To summarize, you likely need to apply case/factor/domain specific knowledge to determine whether you let outliers stay in or out (or diminish their influence) making some sensible choices depending on the specific problem at hand and whether the information the outlier provides is important for your specific purpose.

Hi Bjarke,

Great post. It does a good job illustrating the thought process that I think a researcher should use when looking at outliers. It also shows the value of having a fundamental understanding of what you are trying to model in addition to solid quantitative skills.

Hi everyone,

So I have done quite lot of work in factor analysis lately. My first step was to create a dataframe which is close to the ouput of "get_clean_factor_and_forward_returns" with the difference that it take the output of a pipeline as input (instead of a factor dataframe) and can handle multiple factors. The list of factor is pass using a list containing the pipeline column names one want to put. It return a dataframe very similare that the Alphalens usual one, but the column factor and factor_quantiles have different names for each factor. Then a small utility all to get back the usual data used by alphalens.

Might be useful, lol dont know... Sorry I will not share the data analysis tools which take this data as input (I might create a fork of Alphalens to include those tools in a far far future)

Happy hacking :-)

Loading notebook preview...
Notebook previews are currently unavailable.

Hey David,

Take a look at these two threads on Github. It may be of some interest to you, and it would be great if you had ideas to contribute!

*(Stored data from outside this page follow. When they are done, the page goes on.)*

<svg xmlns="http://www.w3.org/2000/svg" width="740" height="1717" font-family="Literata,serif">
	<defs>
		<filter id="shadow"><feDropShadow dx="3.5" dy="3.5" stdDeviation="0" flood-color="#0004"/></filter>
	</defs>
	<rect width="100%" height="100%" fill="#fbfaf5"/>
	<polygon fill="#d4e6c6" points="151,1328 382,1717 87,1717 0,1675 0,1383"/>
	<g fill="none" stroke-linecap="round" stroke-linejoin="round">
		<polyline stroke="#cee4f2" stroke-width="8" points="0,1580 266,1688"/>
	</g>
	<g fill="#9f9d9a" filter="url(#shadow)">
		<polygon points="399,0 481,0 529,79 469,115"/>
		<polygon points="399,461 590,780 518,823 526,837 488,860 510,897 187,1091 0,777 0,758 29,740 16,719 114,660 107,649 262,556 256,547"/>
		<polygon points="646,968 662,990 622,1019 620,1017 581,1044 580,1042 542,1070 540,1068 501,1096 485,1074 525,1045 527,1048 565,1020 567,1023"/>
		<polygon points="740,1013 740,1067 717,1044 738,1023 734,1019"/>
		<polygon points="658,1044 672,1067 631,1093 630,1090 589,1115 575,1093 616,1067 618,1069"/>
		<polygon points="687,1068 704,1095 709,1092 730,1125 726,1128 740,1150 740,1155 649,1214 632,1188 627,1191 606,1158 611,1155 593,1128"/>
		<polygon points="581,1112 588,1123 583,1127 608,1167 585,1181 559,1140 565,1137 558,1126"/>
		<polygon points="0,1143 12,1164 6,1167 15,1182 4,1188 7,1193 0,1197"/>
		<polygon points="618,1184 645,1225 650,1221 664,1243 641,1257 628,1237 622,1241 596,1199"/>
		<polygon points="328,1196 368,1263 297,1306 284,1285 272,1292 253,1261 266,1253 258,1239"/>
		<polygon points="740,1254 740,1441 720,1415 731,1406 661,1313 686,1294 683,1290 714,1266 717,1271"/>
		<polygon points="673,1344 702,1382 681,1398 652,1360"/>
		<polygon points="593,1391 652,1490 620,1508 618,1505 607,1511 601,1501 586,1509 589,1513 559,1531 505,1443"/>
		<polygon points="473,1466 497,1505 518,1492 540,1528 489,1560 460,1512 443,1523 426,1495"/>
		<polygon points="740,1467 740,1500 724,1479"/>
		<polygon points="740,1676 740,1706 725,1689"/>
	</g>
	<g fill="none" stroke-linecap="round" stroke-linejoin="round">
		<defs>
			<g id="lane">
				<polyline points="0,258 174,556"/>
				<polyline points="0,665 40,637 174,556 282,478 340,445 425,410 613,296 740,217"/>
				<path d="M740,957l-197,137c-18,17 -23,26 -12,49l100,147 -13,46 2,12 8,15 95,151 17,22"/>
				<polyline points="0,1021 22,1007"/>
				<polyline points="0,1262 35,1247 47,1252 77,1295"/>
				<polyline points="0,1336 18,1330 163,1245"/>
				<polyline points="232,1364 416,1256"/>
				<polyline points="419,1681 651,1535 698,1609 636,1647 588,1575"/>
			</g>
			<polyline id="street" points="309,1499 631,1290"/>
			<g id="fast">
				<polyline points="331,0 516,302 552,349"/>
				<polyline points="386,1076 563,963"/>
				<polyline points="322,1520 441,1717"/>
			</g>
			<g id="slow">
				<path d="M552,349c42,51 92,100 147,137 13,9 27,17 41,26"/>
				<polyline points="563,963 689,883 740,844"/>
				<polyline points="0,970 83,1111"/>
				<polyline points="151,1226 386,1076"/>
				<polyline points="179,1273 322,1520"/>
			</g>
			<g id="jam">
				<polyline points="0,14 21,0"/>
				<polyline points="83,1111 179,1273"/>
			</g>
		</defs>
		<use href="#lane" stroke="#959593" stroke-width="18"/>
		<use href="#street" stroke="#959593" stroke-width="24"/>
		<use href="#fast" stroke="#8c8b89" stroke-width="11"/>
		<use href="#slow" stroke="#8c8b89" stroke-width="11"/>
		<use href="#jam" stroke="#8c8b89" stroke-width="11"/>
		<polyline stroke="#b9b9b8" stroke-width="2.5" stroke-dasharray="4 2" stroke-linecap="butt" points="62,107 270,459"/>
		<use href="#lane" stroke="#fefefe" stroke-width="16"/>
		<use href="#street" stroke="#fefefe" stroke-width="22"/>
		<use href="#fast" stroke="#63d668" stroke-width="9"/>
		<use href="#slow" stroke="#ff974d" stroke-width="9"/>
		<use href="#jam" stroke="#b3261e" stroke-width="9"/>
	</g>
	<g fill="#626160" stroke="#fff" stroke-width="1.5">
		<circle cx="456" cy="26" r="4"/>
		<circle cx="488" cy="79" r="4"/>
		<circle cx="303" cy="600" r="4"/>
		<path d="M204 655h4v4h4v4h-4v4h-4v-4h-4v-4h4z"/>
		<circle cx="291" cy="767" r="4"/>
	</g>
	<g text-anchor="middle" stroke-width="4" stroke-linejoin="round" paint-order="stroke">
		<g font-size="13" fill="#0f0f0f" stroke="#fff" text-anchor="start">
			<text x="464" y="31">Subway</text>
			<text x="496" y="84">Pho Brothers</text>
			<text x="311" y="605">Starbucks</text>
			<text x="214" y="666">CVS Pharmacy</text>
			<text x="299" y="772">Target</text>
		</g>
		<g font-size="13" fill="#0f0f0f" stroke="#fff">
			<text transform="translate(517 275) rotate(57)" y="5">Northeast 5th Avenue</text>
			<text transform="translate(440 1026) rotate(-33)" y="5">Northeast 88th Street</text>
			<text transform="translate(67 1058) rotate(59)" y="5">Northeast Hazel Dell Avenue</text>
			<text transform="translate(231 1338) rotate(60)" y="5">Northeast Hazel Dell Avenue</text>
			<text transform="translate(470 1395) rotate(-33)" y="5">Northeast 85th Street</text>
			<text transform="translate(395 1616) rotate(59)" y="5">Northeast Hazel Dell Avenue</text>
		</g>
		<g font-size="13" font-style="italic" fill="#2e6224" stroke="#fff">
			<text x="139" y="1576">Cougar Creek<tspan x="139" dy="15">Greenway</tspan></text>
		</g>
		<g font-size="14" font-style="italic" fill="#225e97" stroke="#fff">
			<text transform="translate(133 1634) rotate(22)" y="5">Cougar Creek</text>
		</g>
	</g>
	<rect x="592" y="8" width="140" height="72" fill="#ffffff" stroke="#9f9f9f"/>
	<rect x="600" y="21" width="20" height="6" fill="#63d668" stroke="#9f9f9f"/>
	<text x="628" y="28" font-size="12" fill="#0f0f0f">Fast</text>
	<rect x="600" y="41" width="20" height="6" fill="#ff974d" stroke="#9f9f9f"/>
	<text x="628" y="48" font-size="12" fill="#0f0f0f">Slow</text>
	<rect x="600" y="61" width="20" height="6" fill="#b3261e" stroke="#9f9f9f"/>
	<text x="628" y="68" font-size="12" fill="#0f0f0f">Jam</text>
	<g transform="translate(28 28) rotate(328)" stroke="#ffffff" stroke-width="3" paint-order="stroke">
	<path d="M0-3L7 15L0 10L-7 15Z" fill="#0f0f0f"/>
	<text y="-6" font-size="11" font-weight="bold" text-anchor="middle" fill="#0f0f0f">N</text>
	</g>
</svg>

There is a development branch called "factors_interactions" in the Alphalens GitHub repository. The idea for this branch was to add functionality to Alphalens to aid in the analysis of how multiple factors combine and interact with each other (which would be a nice complement to the current functionality which helps analyze the predictive ability of a single alpha factor). I haven't pushed any commits recently. However, I have been doing some work in the research environment to brainstorm ideas on what I would like to add. I will probably share more on this in the near future, but I showed a little bit of the work in this post.

I had seen the branch :-). Look not so active lately :-)

Currently I am more focused on ranking the factors. My goal is to create a large factor library (now I am around 250) then rank them for each groups (I have grouped thing by sector, but also by other metrics).

About your post, on factor combination:
I really like the figue "Evaluate Correlation between Factor Values", an idea to make it even better:
Instead of plotting the point with the same color, one could plot them with a color map to the returns... or a plot in 3d. All the thing is to try to figure out if 2 factor worst to be combined.

Hi,
I'm just working through create_full_tear_sheet output, and am confused about the very first output it gives, labelled "Quantiles Statistics"... what are these the statistics of? I originally assumed they were the returns for the factor_quantile over the forward evaluation period, but they are not. The values for the means in this table are not the same as the first graph, labelled "Mean Period Wise Returns by Factor Quantile".
I have had a good search through the docs and videos, but can't seem to see any discussion of what the very first table actually represents... any ideas?
Cheers,
Bruce

Hi Bruce,

The Quantiles statistics are describing the actual factor values themselves. For example, if you were using a price-to-earnings factor, the mean in that table would be the average of the price to earnings ratios of the stocks grouped by quantile.

Mike

Is there a way to use Alphalens with factors such as economic indicators which are not assigned to each individual stock?